The bottom-performing stocks were Core Lithium Ltd and Magellan Financial Group Ltd, down 17.39% and 8.03% respectively.

The index has lost 1.72% for the last five days but has risen 4.93% over the last 52 weeks.

There were no sectors in the green at the end of the day. Energy was the least-worst performer, down 0.05%, followed by Utilities (-0.08%) and Real Estate, which only lost 0.11%.

Leading the slump was Materials (-0.84%), with Consumer Staples (-0.60%) and Information Technology (-0.76%) also jostling at the bottom.

The Australian December inflation figures are out this Wednesday and hopefully, they’ll paint a brighter picture about where our economy is headed.

State Street (NYSE:STT) December indicators

In December, The State Street Risk Appetite Index rose to 0.24 from zero, showing that long-term investor flows were on balance tilted toward adding risk across asset classes.

“Despite continued concerns about global and Chinese growth in particular, institutional investor risk appetite improved again in December,” noted State Street Global Markets head of strategy Michael Metcalfe.

“Asset managers lowered their cash holdings for the second consecutive month; a constructive signal for markets as we begin 2024 given they are still overweight cash.
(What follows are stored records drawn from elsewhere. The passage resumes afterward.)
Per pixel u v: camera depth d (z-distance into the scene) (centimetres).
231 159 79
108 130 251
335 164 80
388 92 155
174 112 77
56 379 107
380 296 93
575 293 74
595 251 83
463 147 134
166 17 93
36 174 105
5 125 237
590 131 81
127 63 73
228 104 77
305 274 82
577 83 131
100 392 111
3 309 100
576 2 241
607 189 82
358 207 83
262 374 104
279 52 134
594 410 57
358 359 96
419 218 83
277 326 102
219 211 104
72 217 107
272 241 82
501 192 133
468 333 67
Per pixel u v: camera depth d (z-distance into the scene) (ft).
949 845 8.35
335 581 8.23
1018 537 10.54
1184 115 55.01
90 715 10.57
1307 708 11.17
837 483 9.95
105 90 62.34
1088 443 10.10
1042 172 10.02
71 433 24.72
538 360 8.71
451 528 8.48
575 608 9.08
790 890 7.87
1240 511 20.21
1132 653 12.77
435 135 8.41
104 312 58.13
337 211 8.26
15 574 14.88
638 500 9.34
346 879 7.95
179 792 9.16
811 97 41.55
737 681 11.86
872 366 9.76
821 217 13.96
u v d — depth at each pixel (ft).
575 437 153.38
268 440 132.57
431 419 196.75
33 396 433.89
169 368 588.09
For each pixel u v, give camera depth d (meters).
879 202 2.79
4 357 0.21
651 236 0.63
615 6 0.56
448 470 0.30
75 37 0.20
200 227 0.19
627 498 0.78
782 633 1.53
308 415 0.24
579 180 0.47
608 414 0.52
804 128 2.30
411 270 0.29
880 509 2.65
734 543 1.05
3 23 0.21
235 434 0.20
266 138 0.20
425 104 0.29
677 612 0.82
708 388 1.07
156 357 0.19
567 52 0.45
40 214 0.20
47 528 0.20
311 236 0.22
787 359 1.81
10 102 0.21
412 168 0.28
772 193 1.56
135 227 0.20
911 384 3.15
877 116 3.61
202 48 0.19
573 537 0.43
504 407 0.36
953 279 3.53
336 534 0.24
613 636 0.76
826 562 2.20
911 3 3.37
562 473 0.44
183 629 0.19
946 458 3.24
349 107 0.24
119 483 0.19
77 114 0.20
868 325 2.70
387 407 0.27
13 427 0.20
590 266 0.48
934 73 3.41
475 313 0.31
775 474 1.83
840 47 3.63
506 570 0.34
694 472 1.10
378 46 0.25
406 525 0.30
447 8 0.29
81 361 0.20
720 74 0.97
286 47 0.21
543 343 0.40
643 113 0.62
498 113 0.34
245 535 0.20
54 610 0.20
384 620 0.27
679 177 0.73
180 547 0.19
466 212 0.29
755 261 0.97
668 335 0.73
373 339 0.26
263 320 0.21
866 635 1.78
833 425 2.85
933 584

The implication is that managers are more focused on the promise of more supportive monetary policy than the Chinese disinflation.

“The improvement in risk appetite was broad-based, with asset manager flows into cyclical sectors, high yield US corporate credit and some emerging market equities, in particular India, Indonesia and Korea.

“Demand for Chinese equities remained close to average levels. Meanwhile, demand for safe-haven assets, in particular the US dollar, continued to be reversed.”

The State Street Holdings indicators showed that long-term investors' allocations to cash fell by 0.3 percentage points to 19.9%, equity holdings benefited the most from this rising 0.2% to 51.8% while the allocation to fixed income rose by 0.1% to 28.2%.

“Asset managers begin 2024 in aggregate overweight both equities and cash, counterbalanced by underweight in fixed income securities. So, if this year does deliver slower growth, continued disinflation and eventual interest rate reductions, this should be supportive of a rebalancing back toward fixed income.

“This there is also potential upside for emerging markets as asset managers begin the year with a 1% underweight in emerging market equities and a 1.5% underweight in emerging market fixed income. This implies any move back to benchmark will result in significant inflows into emerging market assets,” added Metcalfe.